Across Nigeria, state governments bear the constitutional responsibility for critical sectors like primary healthcare, basic education, water and sanitation, agriculture, infrastructure, and local economic development. The capacity of these states to mobilize, manage, and deploy financial resources directly impacts the quality of life for millions of Nigerians.
Within this framework, strengthening fiscal capacity at the sub-national level is not merely a technical exercise; it is a strategic imperative.
Orelope-Adefulire highlighted the fiscal realities confronting many sub-national governments, including increasing expenditure pressures, limited internally generated revenue, growing infrastructure deficits, climate-related vulnerabilities, and evolving economic uncertainties. Addressing these issues requires innovative thinking, bold reforms, and stronger collaboration among all key stakeholders.

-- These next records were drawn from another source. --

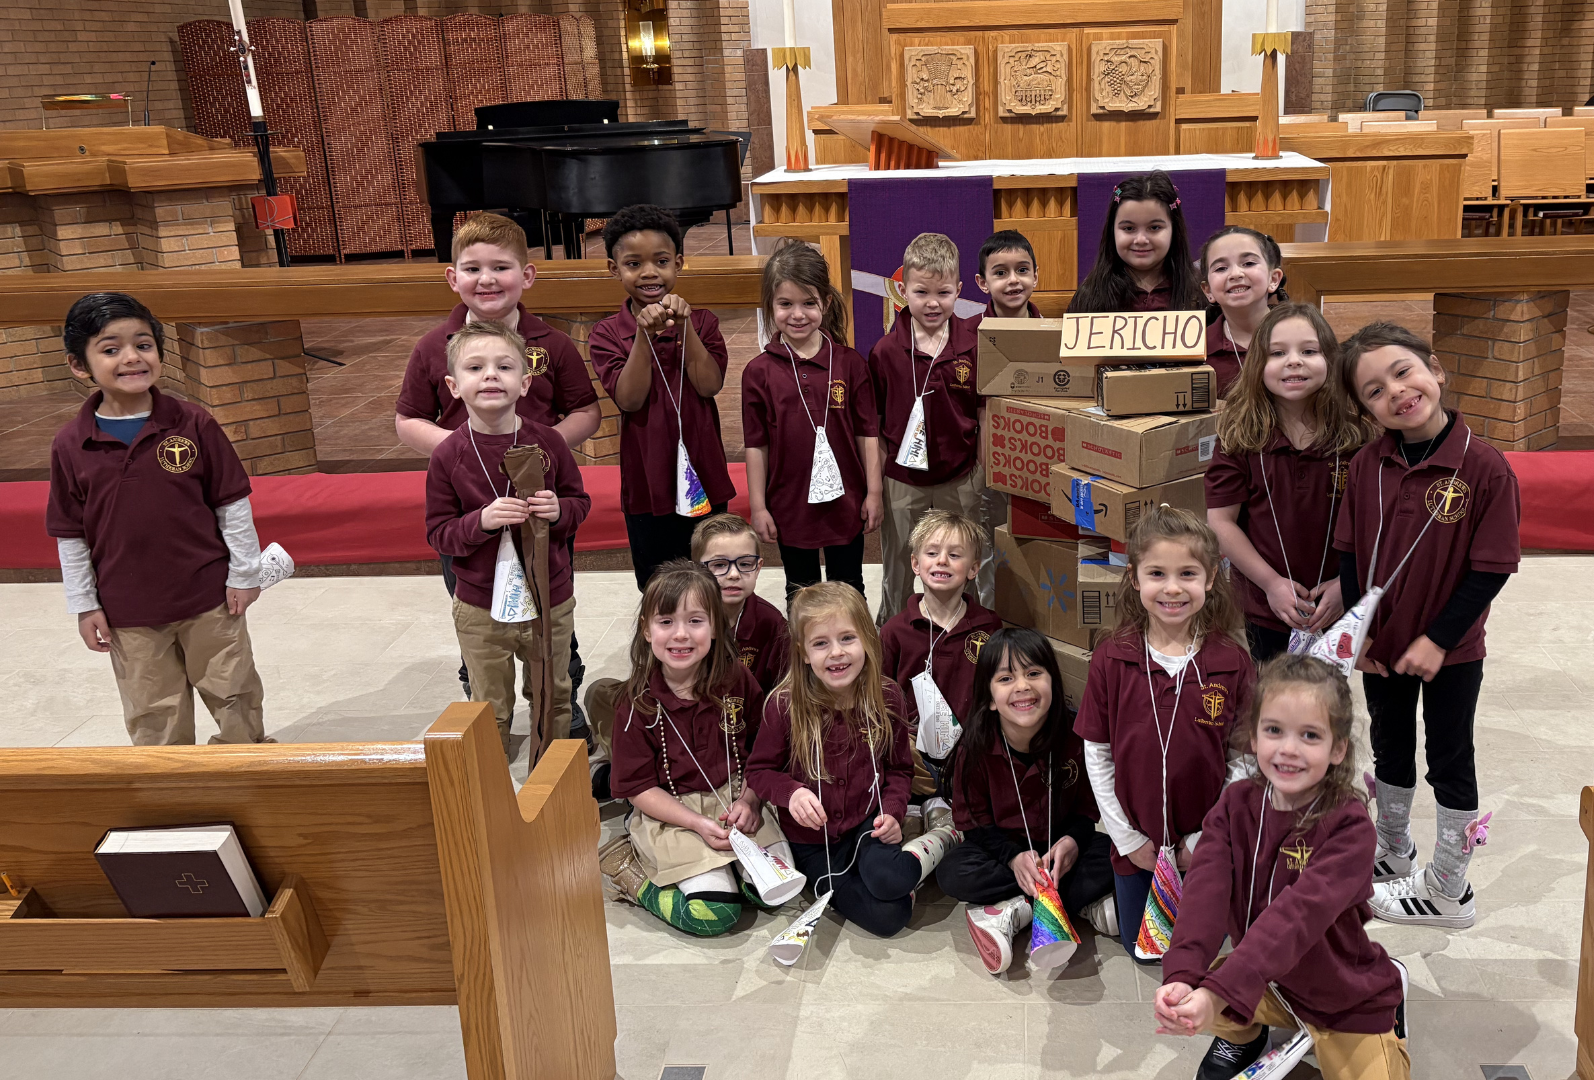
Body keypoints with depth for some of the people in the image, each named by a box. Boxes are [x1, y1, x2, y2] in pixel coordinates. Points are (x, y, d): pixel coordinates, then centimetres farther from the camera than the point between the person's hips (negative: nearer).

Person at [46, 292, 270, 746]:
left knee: (234, 694, 14)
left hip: (208, 596, -1)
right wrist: (84, 605, 4)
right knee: (153, 716, 14)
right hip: (129, 612, 1)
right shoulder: (71, 445, -5)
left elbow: (232, 503, -3)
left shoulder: (193, 424, -9)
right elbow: (70, 534, 3)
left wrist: (244, 573, -1)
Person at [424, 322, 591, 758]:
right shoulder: (448, 456, -11)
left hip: (550, 601, 2)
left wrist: (558, 510, -17)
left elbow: (581, 501, 5)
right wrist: (481, 521, -25)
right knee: (490, 710, 13)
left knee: (554, 697, 20)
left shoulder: (547, 442, -8)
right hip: (480, 611, -2)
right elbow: (438, 533, -7)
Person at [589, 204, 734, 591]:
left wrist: (684, 327, -23)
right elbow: (630, 399, -17)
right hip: (646, 484, -1)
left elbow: (710, 385, -14)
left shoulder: (701, 322, 0)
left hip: (703, 479, 1)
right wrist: (644, 334, -27)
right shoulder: (607, 334, -4)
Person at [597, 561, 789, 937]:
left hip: (736, 798, 3)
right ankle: (630, 870, 4)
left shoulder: (737, 681, -4)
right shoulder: (638, 704, -11)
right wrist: (700, 823, -18)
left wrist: (750, 800, -13)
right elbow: (639, 787, -8)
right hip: (671, 811, -3)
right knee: (712, 913, -20)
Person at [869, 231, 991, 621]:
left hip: (961, 477, 0)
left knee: (975, 569, 11)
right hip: (902, 481, 0)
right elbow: (872, 420, 1)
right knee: (897, 574, 15)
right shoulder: (886, 351, -7)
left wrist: (986, 474, 1)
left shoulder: (975, 346, -4)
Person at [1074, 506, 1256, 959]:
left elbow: (1244, 758, -7)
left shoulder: (1233, 663, -11)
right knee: (1141, 947, 17)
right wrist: (1126, 836, -5)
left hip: (1205, 844, -1)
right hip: (1137, 843, 1)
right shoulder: (1111, 660, -11)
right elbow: (1096, 755, -5)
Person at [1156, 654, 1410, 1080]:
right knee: (1178, 996, -17)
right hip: (1265, 984, 3)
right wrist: (1182, 976, -45)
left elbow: (1300, 912, -40)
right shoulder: (1235, 804, -11)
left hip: (1345, 1001, -3)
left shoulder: (1349, 826, -26)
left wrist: (1218, 993, -52)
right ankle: (1242, 1036, 17)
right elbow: (1206, 888, -27)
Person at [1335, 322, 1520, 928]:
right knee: (1390, 748, 22)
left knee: (1450, 763, 12)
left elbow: (1491, 569, -17)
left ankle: (1447, 891, 28)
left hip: (1450, 651, -4)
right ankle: (1394, 855, 44)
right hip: (1381, 644, 4)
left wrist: (1438, 639, -19)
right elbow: (1349, 552, -1)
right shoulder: (1367, 466, -8)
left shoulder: (1484, 468, -20)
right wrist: (1357, 627, -7)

What Role Does the INFF Play in Strengthening Fiscal Systems?
The INFF provides a strategic approach to aligning all sources of financing, whether public, private, domestic, or international, with national development priorities and the SDGs. It acknowledges that sustainable development cannot rely solely on traditional public financing. Instead, it demands a coordinated approach that strengthens domestic resource mobilization, enhances public financial management, improves expenditure efficiency, leverages private-sector investments, and promotes innovative financing mechanisms.

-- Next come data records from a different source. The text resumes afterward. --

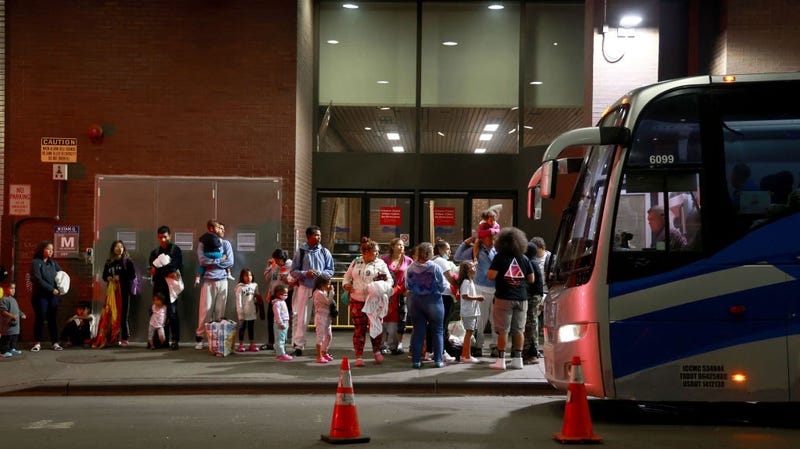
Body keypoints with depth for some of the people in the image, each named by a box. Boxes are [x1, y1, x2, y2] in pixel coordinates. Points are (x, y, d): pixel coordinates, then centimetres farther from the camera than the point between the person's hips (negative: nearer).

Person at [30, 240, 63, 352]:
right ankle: (37, 343, 6)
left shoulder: (53, 263, 12)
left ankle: (55, 343, 6)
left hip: (53, 295, 4)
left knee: (53, 319, 4)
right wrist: (52, 289, -16)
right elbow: (38, 280, -13)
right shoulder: (36, 263, -4)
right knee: (39, 318, -1)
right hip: (40, 295, -4)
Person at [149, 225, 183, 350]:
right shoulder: (155, 253, 19)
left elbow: (179, 268, -2)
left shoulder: (175, 250, 7)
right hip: (158, 286, 4)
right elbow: (152, 270, 9)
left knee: (172, 313, -10)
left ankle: (175, 340, -10)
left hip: (171, 285, -4)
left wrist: (159, 271, -7)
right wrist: (167, 274, -9)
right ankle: (163, 339, 4)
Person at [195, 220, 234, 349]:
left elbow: (230, 262, 0)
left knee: (220, 309, 2)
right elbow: (202, 261, -12)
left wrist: (212, 263, -6)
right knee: (205, 309, -5)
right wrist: (220, 260, -7)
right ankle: (199, 337, 1)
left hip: (222, 280, 3)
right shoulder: (203, 244, 3)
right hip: (208, 280, -3)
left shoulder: (226, 244, 11)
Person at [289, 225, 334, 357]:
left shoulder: (325, 252, 5)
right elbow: (293, 271, 4)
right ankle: (298, 345, 9)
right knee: (302, 317, 1)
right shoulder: (300, 252, 3)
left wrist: (320, 273, -12)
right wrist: (305, 273, -13)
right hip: (304, 288, -1)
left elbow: (330, 271, 7)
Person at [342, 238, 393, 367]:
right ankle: (359, 356, 7)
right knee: (359, 329, 2)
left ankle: (376, 351, 23)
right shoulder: (356, 262, 10)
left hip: (375, 301, -1)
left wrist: (384, 287, -19)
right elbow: (347, 276, 19)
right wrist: (346, 284, -2)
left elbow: (389, 280, 3)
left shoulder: (380, 263, 4)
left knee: (376, 326, 0)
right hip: (357, 301, 1)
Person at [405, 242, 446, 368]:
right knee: (437, 331, 8)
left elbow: (407, 286, 5)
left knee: (417, 331, 10)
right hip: (433, 300, -3)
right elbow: (442, 287, -9)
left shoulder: (411, 268, -5)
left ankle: (416, 360, 9)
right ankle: (438, 360, 8)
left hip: (415, 301, 3)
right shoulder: (435, 268, -15)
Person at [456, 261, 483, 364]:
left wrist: (477, 298, 10)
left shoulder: (469, 281, 18)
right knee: (469, 332, -6)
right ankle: (467, 356, -3)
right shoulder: (466, 282, -15)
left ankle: (465, 355, 18)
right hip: (468, 312, -10)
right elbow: (465, 296, -22)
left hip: (473, 312, 10)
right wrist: (477, 298, -16)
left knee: (469, 333, 13)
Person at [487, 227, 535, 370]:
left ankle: (501, 360, -2)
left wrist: (490, 270, 9)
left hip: (504, 298, -4)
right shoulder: (524, 259, 6)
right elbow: (531, 279, 9)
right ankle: (517, 359, 10)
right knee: (518, 329, 8)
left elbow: (491, 276, -13)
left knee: (503, 330, -1)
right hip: (521, 298, 4)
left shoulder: (500, 257, -6)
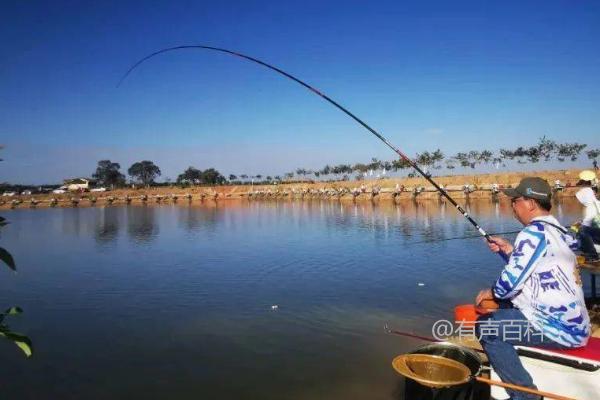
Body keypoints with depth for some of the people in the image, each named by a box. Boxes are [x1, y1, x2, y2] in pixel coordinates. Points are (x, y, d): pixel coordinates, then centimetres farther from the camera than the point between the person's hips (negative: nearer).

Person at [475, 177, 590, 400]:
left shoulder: (534, 232, -18)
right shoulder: (557, 231, 10)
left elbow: (512, 280, -22)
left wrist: (492, 292, -3)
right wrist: (510, 250, 11)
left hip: (559, 328, -10)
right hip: (575, 323, 10)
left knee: (486, 327, -8)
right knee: (502, 310, 21)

UNDP Nigeria Resident Representative, Ms. Elsie G. Attafuah, reinforced this point in her goodwill message. She stressed that development financing can no longer be viewed solely through a national lens because the SDGs are ultimately delivered in states, cities, and communities.
This is why strengthening fiscal capacity at the state level is not simply a revenue issue. It is fundamentally a development issue. When states strengthen their fiscal systems, they strengthen their ability to invest in people.

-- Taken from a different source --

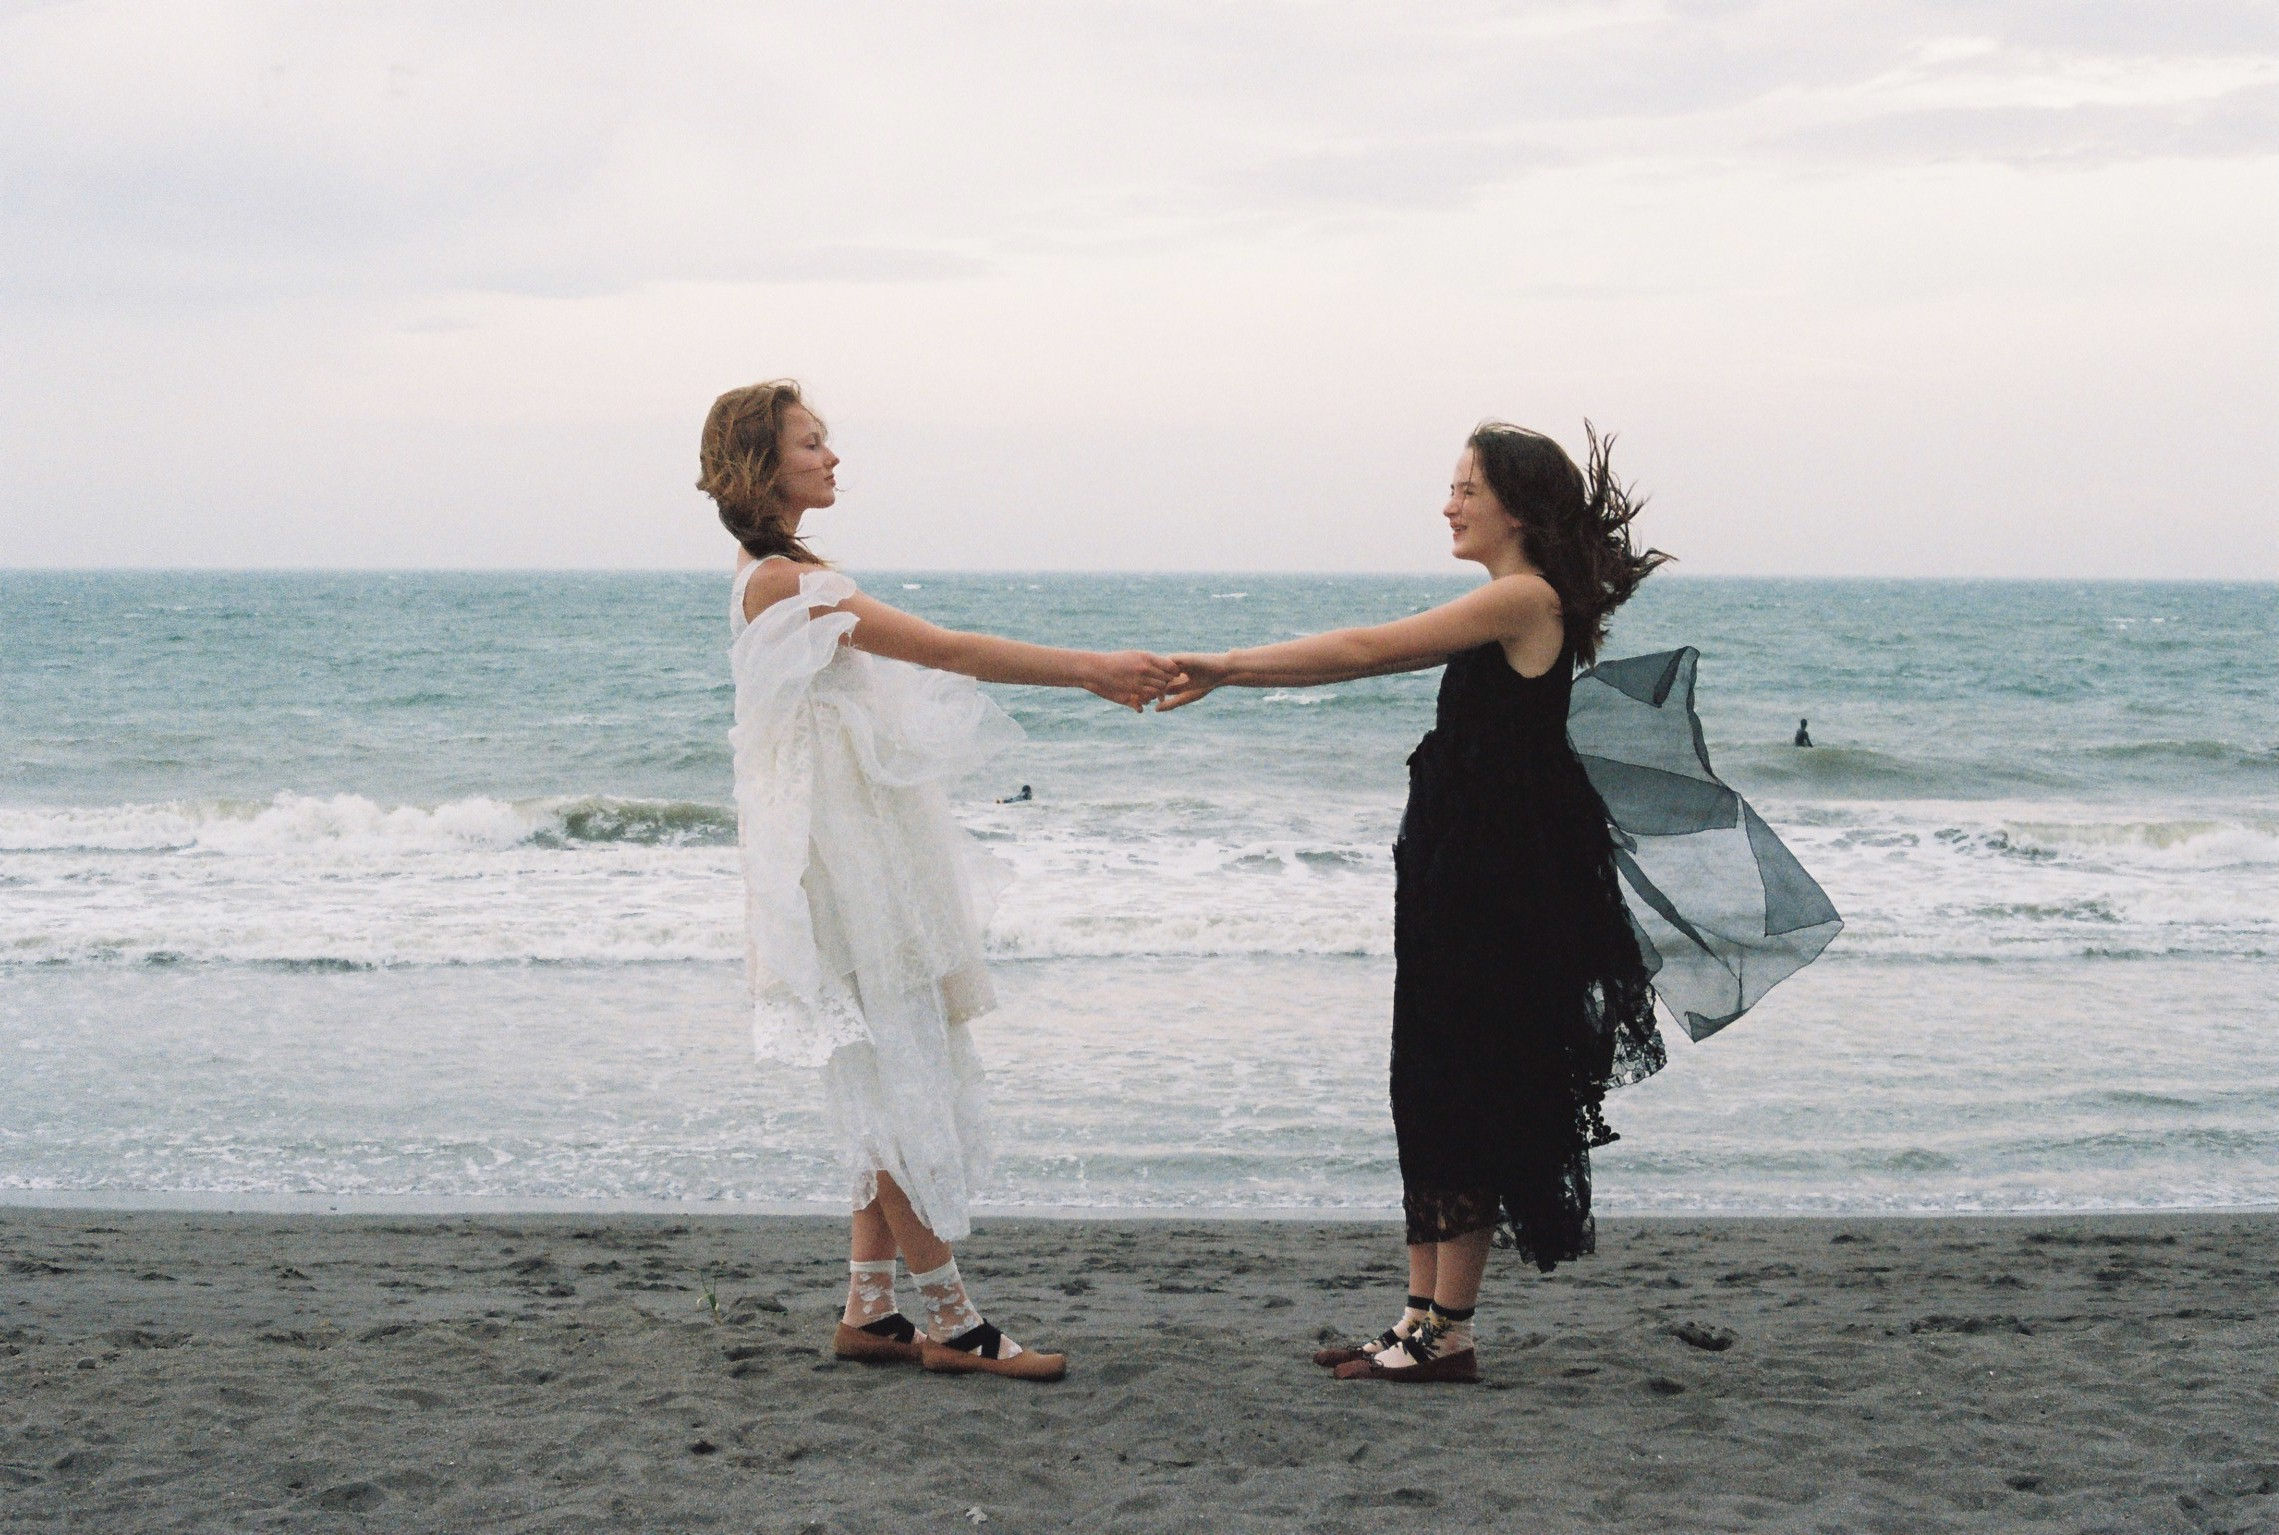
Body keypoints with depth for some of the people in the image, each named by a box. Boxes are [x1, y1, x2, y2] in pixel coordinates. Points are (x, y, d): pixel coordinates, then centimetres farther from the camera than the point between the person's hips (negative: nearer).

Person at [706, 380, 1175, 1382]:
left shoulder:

Attafuah explained that when states improve revenue administration, they expand the fiscal space needed to support growth, resilience, and inclusion. When they build stronger institutions, they increase their ability to translate policy ambition into measurable outcomes. This understanding lies at the core of Nigeria's INFF, which seeks to align all sources of financing behind national development priorities and the SDGs.
Can Africa Rely on Its Own Resources for Development?
Yes, according to the Federal Government's stance. Africa can and must rely on its own resources to finance development. External aid and foreign investment are helpful, but they cannot substitute for a nation's sovereign capacity to generate and manage public resources effectively. The INFF is designed to mobilize and align domestic capital toward national priorities.
What Is Nigeria's Integrated National Financing Framework?
The INFF is a strategic framework that aligns all sources of financing, including public, private, domestic, and international, with Nigeria's national development priorities and the Sustainable Development Goals. It moves beyond traditional public financing by promoting domestic resource mobilization, improved public financial management, private-sector investment, and innovative financing mechanisms.
Why Is Sub-National Fiscal Capacity Important for the SDGs?
Sub-national governments are responsible for delivering essential public services like primary healthcare, basic education, and local infrastructure. Their ability to mobilize and manage financial resources directly determines whether Nigeria can achieve the SDGs and improve the quality of life for its citizens. Strengthening state-level fiscal systems is a strategic imperative, not just a technical exercise.